Os Correios irão reabrir, durante a primeira semana de fevereiro, o período de inscrições para o Plano de Desligamento Voluntário (PDV) para os colaboradores da empresa pública. A adesão ao programa é opcional e individual, estando disponível até o dia 31 de março. As rescisões contratuais deverão ser finalizadas até o final de maio.
Em um comunicado feito em dezembro, os Correios revelaram que esperam que o PDV possa atrair até 15 mil colaboradores entre 2026 e 2027. O valor estimado de economia anual em custos com a folha de pagamento, devido às demissões, é de R$ 2,1 bilhões, com efeito total a partir de 2028.
A estatal conta atualmente com mais de 82 mil colaboradores diretos e mais de 10 mil prestadores de serviços terceirizados.

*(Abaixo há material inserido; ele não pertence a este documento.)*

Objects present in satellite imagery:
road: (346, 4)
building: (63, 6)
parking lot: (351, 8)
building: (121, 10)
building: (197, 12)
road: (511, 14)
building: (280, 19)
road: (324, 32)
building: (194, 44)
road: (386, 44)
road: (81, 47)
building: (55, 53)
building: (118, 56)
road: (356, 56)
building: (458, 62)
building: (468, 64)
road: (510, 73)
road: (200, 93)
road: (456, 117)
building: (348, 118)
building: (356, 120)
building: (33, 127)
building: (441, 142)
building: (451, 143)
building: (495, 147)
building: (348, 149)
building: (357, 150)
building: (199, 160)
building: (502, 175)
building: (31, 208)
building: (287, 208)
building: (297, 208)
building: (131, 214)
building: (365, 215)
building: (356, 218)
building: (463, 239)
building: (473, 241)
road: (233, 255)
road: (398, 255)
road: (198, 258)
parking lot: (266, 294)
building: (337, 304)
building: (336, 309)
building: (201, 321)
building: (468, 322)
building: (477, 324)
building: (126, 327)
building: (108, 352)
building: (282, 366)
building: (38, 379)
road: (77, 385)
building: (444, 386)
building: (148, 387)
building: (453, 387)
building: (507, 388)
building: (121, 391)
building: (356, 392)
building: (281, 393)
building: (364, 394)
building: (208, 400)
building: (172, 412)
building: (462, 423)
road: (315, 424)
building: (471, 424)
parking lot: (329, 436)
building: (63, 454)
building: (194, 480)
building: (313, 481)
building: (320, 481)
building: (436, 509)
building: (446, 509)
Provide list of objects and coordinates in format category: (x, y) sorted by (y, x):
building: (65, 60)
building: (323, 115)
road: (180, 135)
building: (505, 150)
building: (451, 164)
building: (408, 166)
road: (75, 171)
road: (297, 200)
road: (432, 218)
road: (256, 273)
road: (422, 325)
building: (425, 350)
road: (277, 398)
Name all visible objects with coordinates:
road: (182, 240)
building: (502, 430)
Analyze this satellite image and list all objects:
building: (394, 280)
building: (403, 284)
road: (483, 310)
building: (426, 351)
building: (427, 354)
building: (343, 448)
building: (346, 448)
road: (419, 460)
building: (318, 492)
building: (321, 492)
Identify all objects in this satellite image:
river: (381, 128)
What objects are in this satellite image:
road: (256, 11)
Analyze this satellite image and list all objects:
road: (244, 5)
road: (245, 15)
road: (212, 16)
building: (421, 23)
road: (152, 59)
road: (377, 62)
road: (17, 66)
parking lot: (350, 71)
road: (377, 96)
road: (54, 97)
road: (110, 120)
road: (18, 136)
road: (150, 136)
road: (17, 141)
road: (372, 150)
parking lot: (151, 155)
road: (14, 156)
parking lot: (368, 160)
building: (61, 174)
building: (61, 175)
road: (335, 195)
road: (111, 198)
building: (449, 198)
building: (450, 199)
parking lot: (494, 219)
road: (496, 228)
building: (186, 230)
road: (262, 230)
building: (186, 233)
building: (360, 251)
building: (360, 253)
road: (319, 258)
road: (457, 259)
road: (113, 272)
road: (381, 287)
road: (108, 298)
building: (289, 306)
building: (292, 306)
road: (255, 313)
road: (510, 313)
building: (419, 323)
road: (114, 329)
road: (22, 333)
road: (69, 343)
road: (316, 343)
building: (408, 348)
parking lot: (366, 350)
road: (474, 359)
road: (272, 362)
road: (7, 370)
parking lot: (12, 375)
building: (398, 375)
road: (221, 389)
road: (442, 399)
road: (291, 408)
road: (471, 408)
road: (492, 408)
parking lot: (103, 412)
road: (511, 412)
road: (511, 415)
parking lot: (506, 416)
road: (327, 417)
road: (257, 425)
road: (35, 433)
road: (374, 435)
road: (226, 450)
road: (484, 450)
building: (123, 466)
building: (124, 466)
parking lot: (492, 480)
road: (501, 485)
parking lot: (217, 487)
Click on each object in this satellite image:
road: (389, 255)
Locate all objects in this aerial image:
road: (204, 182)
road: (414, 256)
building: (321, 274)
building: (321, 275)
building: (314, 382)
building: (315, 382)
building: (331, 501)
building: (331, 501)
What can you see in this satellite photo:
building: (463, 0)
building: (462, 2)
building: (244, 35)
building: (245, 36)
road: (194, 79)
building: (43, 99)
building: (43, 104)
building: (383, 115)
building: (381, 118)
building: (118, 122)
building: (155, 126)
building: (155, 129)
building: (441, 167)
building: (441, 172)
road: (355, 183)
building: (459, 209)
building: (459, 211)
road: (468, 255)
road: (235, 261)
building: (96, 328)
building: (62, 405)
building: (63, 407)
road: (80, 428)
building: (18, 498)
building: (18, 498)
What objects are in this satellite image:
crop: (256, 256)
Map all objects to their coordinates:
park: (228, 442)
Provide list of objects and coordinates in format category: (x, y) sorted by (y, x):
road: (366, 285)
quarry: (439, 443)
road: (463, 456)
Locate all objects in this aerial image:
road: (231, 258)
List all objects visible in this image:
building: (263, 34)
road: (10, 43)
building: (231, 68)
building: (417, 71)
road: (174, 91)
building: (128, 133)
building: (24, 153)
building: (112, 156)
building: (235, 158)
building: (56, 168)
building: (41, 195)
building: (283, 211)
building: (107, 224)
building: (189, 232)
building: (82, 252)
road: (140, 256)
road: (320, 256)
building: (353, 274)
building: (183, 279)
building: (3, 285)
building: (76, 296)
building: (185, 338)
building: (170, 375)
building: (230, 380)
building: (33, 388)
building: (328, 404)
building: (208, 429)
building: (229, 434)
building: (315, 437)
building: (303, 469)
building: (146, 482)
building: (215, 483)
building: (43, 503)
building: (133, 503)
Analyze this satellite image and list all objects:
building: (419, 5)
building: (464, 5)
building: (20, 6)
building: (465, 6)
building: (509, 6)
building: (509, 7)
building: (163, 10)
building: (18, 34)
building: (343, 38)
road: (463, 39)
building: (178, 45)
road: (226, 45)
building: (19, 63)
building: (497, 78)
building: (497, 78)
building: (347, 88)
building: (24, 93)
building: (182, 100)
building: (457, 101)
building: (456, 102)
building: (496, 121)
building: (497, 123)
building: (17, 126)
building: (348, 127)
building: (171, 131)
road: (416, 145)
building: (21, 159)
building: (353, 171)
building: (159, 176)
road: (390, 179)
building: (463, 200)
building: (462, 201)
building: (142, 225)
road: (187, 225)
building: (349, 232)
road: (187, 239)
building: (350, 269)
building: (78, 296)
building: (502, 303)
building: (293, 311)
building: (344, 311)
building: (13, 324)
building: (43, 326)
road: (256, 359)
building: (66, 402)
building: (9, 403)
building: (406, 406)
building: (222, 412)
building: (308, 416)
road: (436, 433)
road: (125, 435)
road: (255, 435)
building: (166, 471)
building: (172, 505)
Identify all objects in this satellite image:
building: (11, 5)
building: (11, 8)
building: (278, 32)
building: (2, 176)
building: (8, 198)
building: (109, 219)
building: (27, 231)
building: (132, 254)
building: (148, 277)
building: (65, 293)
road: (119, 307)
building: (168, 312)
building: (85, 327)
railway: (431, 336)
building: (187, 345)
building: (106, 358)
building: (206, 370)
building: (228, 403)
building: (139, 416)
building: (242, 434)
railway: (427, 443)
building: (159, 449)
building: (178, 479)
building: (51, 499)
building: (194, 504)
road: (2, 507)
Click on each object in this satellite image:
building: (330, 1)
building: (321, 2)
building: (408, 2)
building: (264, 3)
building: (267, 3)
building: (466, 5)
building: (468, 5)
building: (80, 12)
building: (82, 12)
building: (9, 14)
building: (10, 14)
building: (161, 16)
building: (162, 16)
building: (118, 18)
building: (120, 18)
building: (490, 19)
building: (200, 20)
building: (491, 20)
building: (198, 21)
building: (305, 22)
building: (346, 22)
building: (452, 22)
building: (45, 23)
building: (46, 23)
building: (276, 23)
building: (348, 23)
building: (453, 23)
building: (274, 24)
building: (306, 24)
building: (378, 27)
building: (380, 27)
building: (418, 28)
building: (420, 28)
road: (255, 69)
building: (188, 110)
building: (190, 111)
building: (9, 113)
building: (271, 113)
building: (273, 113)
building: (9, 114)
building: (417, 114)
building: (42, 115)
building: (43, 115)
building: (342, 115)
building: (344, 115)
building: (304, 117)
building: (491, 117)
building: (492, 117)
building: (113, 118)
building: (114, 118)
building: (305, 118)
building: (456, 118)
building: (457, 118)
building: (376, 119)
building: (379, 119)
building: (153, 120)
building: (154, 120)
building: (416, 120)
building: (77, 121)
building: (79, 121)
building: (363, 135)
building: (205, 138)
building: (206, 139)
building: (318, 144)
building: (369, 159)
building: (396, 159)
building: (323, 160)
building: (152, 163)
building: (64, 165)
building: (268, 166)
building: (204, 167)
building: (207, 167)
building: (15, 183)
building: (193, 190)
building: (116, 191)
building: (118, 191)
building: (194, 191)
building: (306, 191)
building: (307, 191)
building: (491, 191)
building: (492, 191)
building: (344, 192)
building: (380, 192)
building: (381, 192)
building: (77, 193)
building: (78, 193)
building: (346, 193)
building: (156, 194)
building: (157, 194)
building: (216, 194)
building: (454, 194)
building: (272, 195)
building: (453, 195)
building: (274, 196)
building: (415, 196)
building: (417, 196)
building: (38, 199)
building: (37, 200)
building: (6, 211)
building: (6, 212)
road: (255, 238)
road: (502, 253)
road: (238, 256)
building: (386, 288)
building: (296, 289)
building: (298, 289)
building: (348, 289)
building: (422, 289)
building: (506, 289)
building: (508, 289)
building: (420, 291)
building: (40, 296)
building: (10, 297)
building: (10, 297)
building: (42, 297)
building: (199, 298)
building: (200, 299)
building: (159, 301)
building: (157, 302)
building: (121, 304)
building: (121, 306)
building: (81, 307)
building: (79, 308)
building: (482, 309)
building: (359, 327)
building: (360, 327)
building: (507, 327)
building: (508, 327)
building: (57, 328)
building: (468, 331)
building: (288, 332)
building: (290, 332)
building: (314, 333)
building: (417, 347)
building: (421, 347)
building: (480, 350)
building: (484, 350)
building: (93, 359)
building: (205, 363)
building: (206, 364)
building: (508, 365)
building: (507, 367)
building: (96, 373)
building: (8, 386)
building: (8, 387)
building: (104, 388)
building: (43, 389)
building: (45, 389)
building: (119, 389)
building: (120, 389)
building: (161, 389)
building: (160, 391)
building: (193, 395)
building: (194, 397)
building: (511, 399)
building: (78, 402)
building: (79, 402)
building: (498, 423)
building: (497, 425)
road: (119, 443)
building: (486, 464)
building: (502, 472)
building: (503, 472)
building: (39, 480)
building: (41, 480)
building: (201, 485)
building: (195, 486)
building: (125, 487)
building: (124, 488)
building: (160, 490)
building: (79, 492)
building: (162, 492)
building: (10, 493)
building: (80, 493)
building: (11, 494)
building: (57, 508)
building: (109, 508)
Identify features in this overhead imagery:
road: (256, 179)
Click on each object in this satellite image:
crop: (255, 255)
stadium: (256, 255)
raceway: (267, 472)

O PDV 2026 faz parte da Fase 1 do Plano de Reestruturação econômico-financeiro para o período entre 2025 e 2027. A meta é diminuir os gastos da empresa para assegurar a viabilidade dos Correios e sua importância social.
No PDV de 2025, cerca de 3,5 mil colaboradores da estatal participaram.
Inovações do PDV 2026
Em uma mensagem enviada a todos os colaboradores, a administração anunciou que o novo Plano de Desligamento Voluntário preserva o bônus financeiro oferecido no PDV anterior, de 2025, além de trazer algumas inovações.
O PDV 2026 elimina as limitações de idade máxima (anteriormente direcionado a pessoas com 55 anos ou mais). Portanto, qualquer funcionário pode se inscrever, contanto que tenha pelo menos dez anos de trabalho na empresa. Outra exigência é que o colaborador tenha recebido pagamento por, no mínimo, 36 meses nos últimos 60 meses. O interessado não deve ter completado 75 anos na data da rescisão.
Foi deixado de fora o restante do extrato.